In workers' compensation, a takings issue arises because the employer forgoes its defenses and the employee gives up a right to full recovery, both of which are arguably property rights. In New York Central Railroad v. White, however, the Supreme Court held that the government has a right to add to, and subtract from, defenses as a right of sovereignty. The Court also held that because the workers' compensation system incorporated a quid pro quo (foregoing defenses in exchange for foregoing complete recovery), the scheme did not constitute a taking. A tobacco injury compensation scheme incorporates the same quid pro quo. The tobacco industry gives up their defenses, and smokers give up their right to full recovery. Over the last ten years, however, the Supreme Court has dramatically altered its view of what constitutes a taking, so that its attitude about workers' compensation schemes may no longer hold.
8. Political Feasibility
A few years ago, the political feasibility of instituting a tobacco injuries compensation scheme would have been questionable. There was little public concern about the so-called medical malpractice crisis and powerful opposition to such a scheme. Both attorneys and tobacco companies have powerful lobbies that could effectively oppose any state or federal attempts to institute a medical injuries no-fault scheme. The recent focus on the need to reform the tobacco industry may make *698 a tobacco injury compensation scheme more appealing. In effect, the quid pro quo for the banning of class actions, the barring of individual actions related to dependency and addiction, and the banning of future state recovery should be the compensation of tobacco related injuries.

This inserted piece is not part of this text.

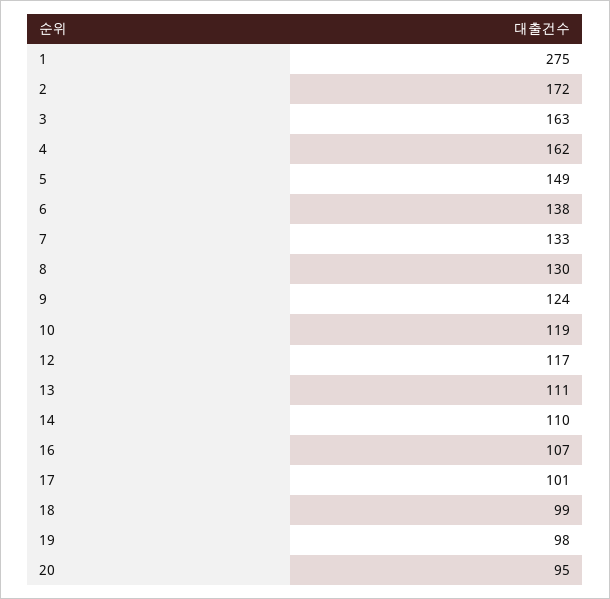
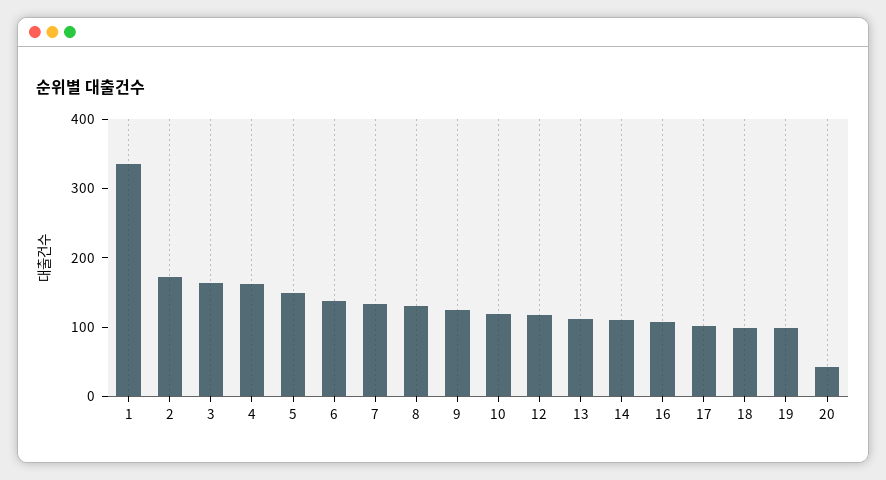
1: 275 -> 340
20: 95 -> 40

I conclude exactly where I started: the tobacco industry specifically targeted the African-American community for their product. They flooded the African-American community with advertisements and cigarettes. They promoted a more addicting drug in the African-American community. As a result more African-American adults smoke, more are addicted, and more have greater illness due to smoking. Any settlement with tobacco companies must address the needs of the adult African-American community. The proposed settlement and the enacting legislation are inadequate; they leave the adult African-American community at the mercy of the tobacco companies with little redress for the specific harm that has already occurred and will continue to occur. The nation's minority communities have had a disproportionate portion of illness and death from cigarettes, and any equitable settlement must address their needs specifically. The restructuring of the tobacco settlement must include specifically identifying as a priority the (1) the funding of culturally specific cessation programs targeted toward African-Americans; (2) the funding of biomedical research specifically addressing the issues of African-American's addiction and dependence; (3) the funding of African-American events historically supported by tobacco industries; (4) the limiting of immunity to information disclosed prior to the enactment of any legislation; and most importantly, (5) the establishment of a Tobacco Injury Compensation Fund for addicted smokers.